Review: “The World’s End”

Edgar Wright’s finale to the Cornetto Trilogy’s The World’s End is finally upon us and it’s a suitably poetic and conclusive last call for Simon Pegg and Nick Frost’s “man-child” dynamic duo.

At the end of high school a quintet of friends attempt an epic pub crawl around their town. Twelve pubs, twelve pints culminating at the final stop – The World’s End. The night was an intoxicated, messy failure. Twenty years later a frustrated Gary (Pegg), yearning to recapture past glory, reunites Oliver (Martin Freeman), Andy (Frost), Peter (Eddie Marsan) and Steven (Paddy Considine) to cathartically put it right.

After Shaun of the Dead and Hot Fuzz you definitely expect that The World’s End is going to be fun, but what’s more pronounced than ever is the existential heart beating at the centre of the flick. Wright and Pegg explore the literal and metaphorical end of the world is nigh and it’s that dreaded milestone of forty (the end of the world that their younger selves likely perceived) is upon the characters.

While the rest of the group, particularly Andy (Frost) have all grown up. Gary’s arrested development whilst fun in comparison to his stuffy counterparts, is bordering on nee occupying ‘sad.” However, Gary’s nihilism and almost Young Ones-esque anarchistic attitude does seem more alive than the drab, slave like nine-to-five, suburban husbandry of his life long pals. With the exception of Steven (Considine), they’re all stuck in ruts professionally or emotionally. The harsh truth that youth, once burning bright like phosphorous can be steadily smothered by adulthood is the sombre reality.

That’s not to say that The World’s End is devoid of Wright and Pegg’s trademark “funny”. The bedrock of your home town changing without out you is the relatable gateway into the genre sandbox of some kind of alien invasion which turns this quaint village of eccentrics into a hive of oddity.
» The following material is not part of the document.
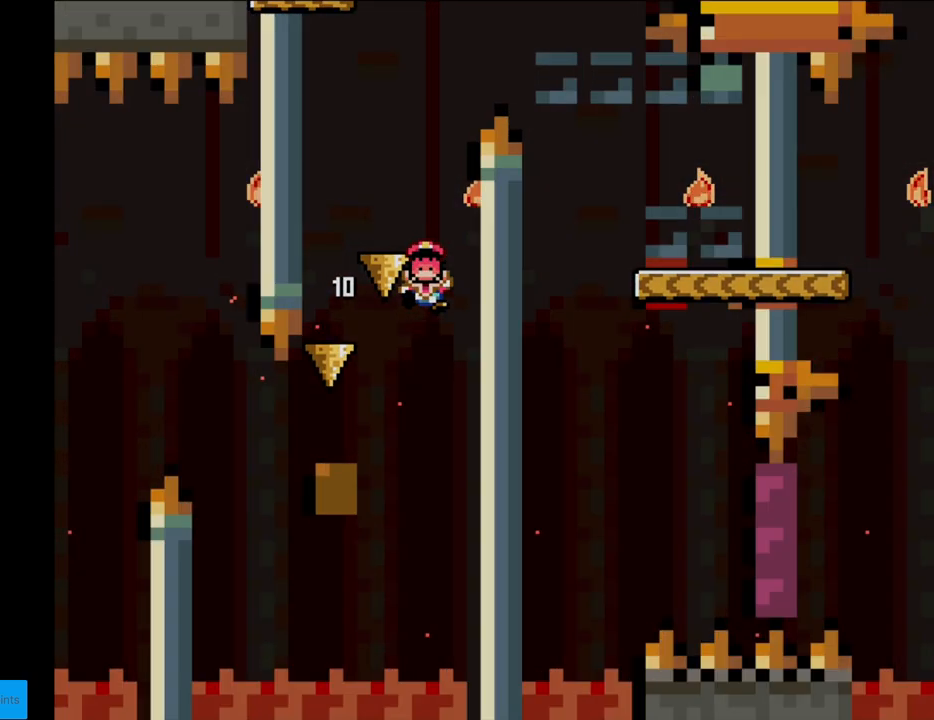
{"buttons": ["A"], "events": [[100, "A", "up"], [167, "A", "down"], [367, "A", "up"], [383, "A", "down"]]}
The action sequences are nothing short of awesome.

With Jackie Chan’s former fight choreographer Brad Allen conducting the chaos there’s cheer inducing use of the environment to dispatch with their antagonists. Bar stools, tables, hand dryers, everything is a weapon. And like Scott Pilgrim, Wright infuses a Loony Tunes level of humour in every fracas. It was a huge highlight seeing Gary (Pegg) refusing to let go of a pint whilst ducking and weaving through the blows of multiple attackers; and Andy (Frost) hulks out like a champion while simultaneously berating Gary for landing them in this mess.

The more belligerent that Pegg, Frost and co. get along this journey the more hilarious they become. Chameleon Marsan shines as once bullied wallflower, now hen-pecked car salesman getting a necessary dose of drunken courage. And it’s Pegg and Frost’s rich and authentic performances, balancing the farcical and the heartfelt perfectly that anchor the film. Gary is easily just dismissed as frustrating until Pegg gives him a pretty profound alternate dimension. Whilst Frost’s stoicism as Andy is broken down with a barrage of shots (liquor), untameable empathy and an appetite for destruction.

The World’s End does something pretty special; it poetically captures the angst that fuelled their earlier collaborations (Spaced, Shaun of the Dead, Hot Fuzz) but doesn’t doom the boys to a life in Neverland. To paraphrase the iconic Winston Churchill, Wright’s The World’s End mantra feels like: if you’re growing through hell, keep growing.